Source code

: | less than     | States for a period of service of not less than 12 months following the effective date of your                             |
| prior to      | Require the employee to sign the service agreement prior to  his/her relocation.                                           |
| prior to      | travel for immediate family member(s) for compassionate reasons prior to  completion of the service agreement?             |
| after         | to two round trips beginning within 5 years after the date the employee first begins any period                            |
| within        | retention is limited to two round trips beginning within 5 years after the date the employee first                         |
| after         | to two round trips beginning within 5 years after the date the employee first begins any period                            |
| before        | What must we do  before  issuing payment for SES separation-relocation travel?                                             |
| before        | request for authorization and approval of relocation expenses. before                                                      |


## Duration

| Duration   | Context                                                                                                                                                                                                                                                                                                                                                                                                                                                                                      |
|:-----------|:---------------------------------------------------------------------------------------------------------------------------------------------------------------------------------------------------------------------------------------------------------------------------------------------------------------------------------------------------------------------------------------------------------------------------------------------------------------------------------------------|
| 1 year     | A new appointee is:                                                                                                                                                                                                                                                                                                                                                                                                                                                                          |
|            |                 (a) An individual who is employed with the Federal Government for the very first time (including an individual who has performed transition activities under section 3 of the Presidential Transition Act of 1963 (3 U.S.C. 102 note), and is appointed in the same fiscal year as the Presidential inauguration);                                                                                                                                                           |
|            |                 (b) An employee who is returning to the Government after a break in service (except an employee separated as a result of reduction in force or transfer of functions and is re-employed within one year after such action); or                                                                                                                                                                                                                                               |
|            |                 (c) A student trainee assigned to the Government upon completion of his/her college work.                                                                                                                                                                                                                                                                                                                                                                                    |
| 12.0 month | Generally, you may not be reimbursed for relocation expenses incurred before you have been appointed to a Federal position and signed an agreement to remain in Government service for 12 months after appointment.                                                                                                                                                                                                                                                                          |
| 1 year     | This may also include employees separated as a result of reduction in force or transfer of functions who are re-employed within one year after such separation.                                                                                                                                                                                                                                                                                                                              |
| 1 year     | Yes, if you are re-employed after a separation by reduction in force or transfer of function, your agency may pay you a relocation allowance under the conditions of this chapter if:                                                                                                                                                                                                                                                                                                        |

==

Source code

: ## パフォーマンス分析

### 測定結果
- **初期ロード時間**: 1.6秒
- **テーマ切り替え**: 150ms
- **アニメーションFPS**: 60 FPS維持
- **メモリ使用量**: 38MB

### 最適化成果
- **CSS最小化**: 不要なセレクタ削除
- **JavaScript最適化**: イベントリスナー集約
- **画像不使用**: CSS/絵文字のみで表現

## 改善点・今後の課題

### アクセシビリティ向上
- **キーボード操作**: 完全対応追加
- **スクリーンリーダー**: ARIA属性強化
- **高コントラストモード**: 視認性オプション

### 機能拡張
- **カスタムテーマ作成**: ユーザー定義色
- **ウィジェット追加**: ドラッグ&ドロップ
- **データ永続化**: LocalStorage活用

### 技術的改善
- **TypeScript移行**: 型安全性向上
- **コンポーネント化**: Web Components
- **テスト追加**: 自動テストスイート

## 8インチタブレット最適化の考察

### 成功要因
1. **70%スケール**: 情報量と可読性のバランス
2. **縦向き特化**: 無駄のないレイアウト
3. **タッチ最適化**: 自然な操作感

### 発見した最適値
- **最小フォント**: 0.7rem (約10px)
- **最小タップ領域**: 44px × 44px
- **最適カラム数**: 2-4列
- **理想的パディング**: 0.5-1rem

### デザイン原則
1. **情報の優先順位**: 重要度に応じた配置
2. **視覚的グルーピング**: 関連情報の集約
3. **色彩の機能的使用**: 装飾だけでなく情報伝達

**Task objective:** Return only the lines between the one holding "## 8インチタブレット最適化の考察" and the one holding "3. **色彩の機能的使用**: 装飾だけでなく情報伝達", inclusive, exactly as they appear above.

**Task output:**
## 8インチタブレット最適化の考察

### 成功要因
1. **70%スケール**: 情報量と可読性のバランス
2. **縦向き特化**: 無駄のないレイアウト
3. **タッチ最適化**: 自然な操作感

### 発見した最適値
- **最小フォント**: 0.7rem (約10px)
- **最小タップ領域**: 44px × 44px
- **最適カラム数**: 2-4列
- **理想的パディング**: 0.5-1rem

### デザイン原則
1. **情報の優先順位**: 重要度に応じた配置
2. **視覚的グルーピング**: 関連情報の集約
3. **色彩の機能的使用**: 装飾だけでなく情報伝達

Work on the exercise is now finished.